Brüder im Nebel
Allein schon der Titel des Aktenordners, den der Erzbischof von Köln für die geheimen Unterlagen der Missbrauchsfällte gewählt hat, ist blanker Hohn. Dieser Ordner diente nicht dem Schutz der Opfer, sondern dem Schutz der Täter, die, da sie ja nur im Nebel waren, nicht zur Rechenschaft gezogen werden mussten. Es gibt ein Foto von der Übergabe des Gutachtens an Woitzek, da nimmt er lächelnd das 40 cm dicke Gutachtenbuch entgegen, als wäre es ein besonderer Verdienst, als wäre es etwas Positives, eine Auszeichnung, etwas, womit er glänzen kann. Ich bekomme körperliche Schmerzen wenn ich darüber nachdenke. Was für ein verlogener Verein der Scheinheiligkeit!
Missbrauch, allein schon das Wort ist falsch, denn es bedeutet ja, dass ich etwas brauchen, gebrauchen kann, nur eben in diesen Fällen missbrauchen kann. Kein Kind ist dazu da, gebraucht zu werden.
Missbrauch ist eines der schlimmsten Vergehen, die Menschen anderen Menschen antun können, und je intensiver das Abhängigkeitsverhältnis, desto traumatischer das Missbrauchserleben. Viele Opfer sind nach einem Missbrauch gespalten, haben den Zugang zu ihrer Intuition verloren. Denn häufig sagen die Peiniger, es ist gut, du bist auserwählt, es ist ein Geheimnis, unser Geheimnis, das uns beide verbindet, das zusammenschweißt. Und auch: Keiner wird dir glauben, alle werden denken, dass du lügst und so verschwimmt der Blick auf die Wirklichkeit: Habe ich es wirklich erlebt? Ist es schlimm oder nicht? Es verschwindet das selbstverständliche Gefühl, was gut ist oder nicht, was erlebt wurde oder nicht.

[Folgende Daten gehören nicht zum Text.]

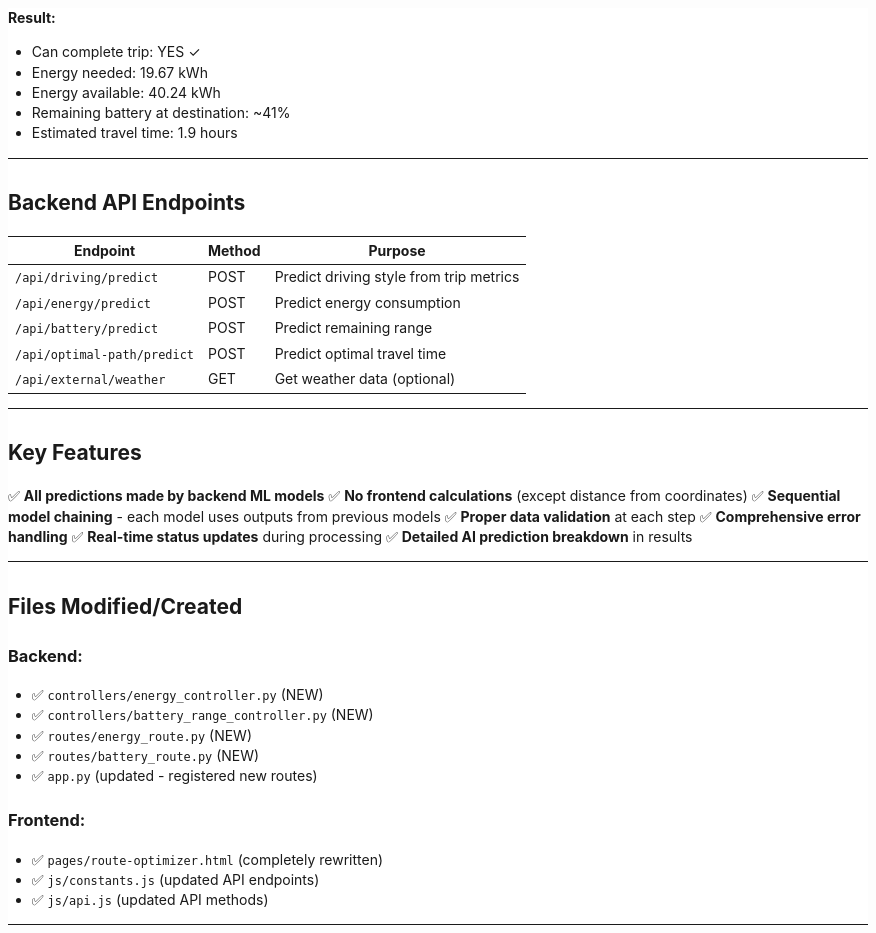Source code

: **Result:**
- Can complete trip: YES ✓
- Energy needed: 19.67 kWh
- Energy available: 40.24 kWh
- Remaining battery at destination: ~41%
- Estimated travel time: 1.9 hours

---

## Backend API Endpoints

| Endpoint | Method | Purpose |
|----------|--------|---------|
| `/api/driving/predict` | POST | Predict driving style from trip metrics |
| `/api/energy/predict` | POST | Predict energy consumption |
| `/api/battery/predict` | POST | Predict remaining range |
| `/api/optimal-path/predict` | POST | Predict optimal travel time |
| `/api/external/weather` | GET | Get weather data (optional) |

---

## Key Features

✅ **All predictions made by backend ML models**
✅ **No frontend calculations** (except distance from coordinates)
✅ **Sequential model chaining** - each model uses outputs from previous models
✅ **Proper data validation** at each step
✅ **Comprehensive error handling**
✅ **Real-time status updates** during processing
✅ **Detailed AI prediction breakdown** in results

---

## Files Modified/Created

### Backend:
- ✅ `controllers/energy_controller.py` (NEW)
- ✅ `controllers/battery_range_controller.py` (NEW)
- ✅ `routes/energy_route.py` (NEW)
- ✅ `routes/battery_route.py` (NEW)
- ✅ `app.py` (updated - registered new routes)

### Frontend:
- ✅ `pages/route-optimizer.html` (completely rewritten)
- ✅ `js/constants.js` (updated API endpoints)
- ✅ `js/api.js` (updated API methods)

---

Zunächst ist da stilles Entsetzen, Ohnmacht, Unfähigkeit zu verstehen, zu handeln. Und dann kommen schnell, häufig zu schnell, die Stimmen, man muss verzeihen können um frei zu werden. Aber ohne die Wut, den Schrei, der im Hals stecken geblieben ist, kann nicht verziehen werden, nicht wirklich verziehen werden. Dem Peiniger und auch sich selbst, denn Missbrauchstäter arbeiten häufig mit Schuldzuweisungen, naja, das kann die katholische Kirche ja auch besonders gut.
Viele Menschen, die Missbrauch erlebt haben, erlauben sich nicht, wirklich die Wut, die sich häufig als Blockade im Körper festgesetzt hat, rauszuschreien und sich damit den Schmerz einzugestehen, der in ihren ist. Die Gefühle werden unterdrückt und häufig werden auch die positiven Gefühle damit unterdrückt, ein Leben ohne Emotionen ist nicht wirklich lebendig.
Es gibt natürlich nicht nur Missbrauch in der katholischen Kirche sondern leider auch in vielen Familien. 80 % der Täter kommen aus dem näheren Umfeld, sind Menschen, denen die Kinder vertraut haben, denen die Kinder anvertraut wurden. Bitte seid alle wachsam! Glaubt auch das schein Unglaubhafte, dass Kinder euch erzählen! Lasst uns alle sensibler, wachsamer und mutiger auf unsere Kinder schauen! Bitte!
Wehe dem,wer einem meiner kleinen ,die an mich glauben,ein Ärgernis gibt.
Es wäre besser ihn mit einem Mühlstein um den Hals im tiefen Meer zu versenken.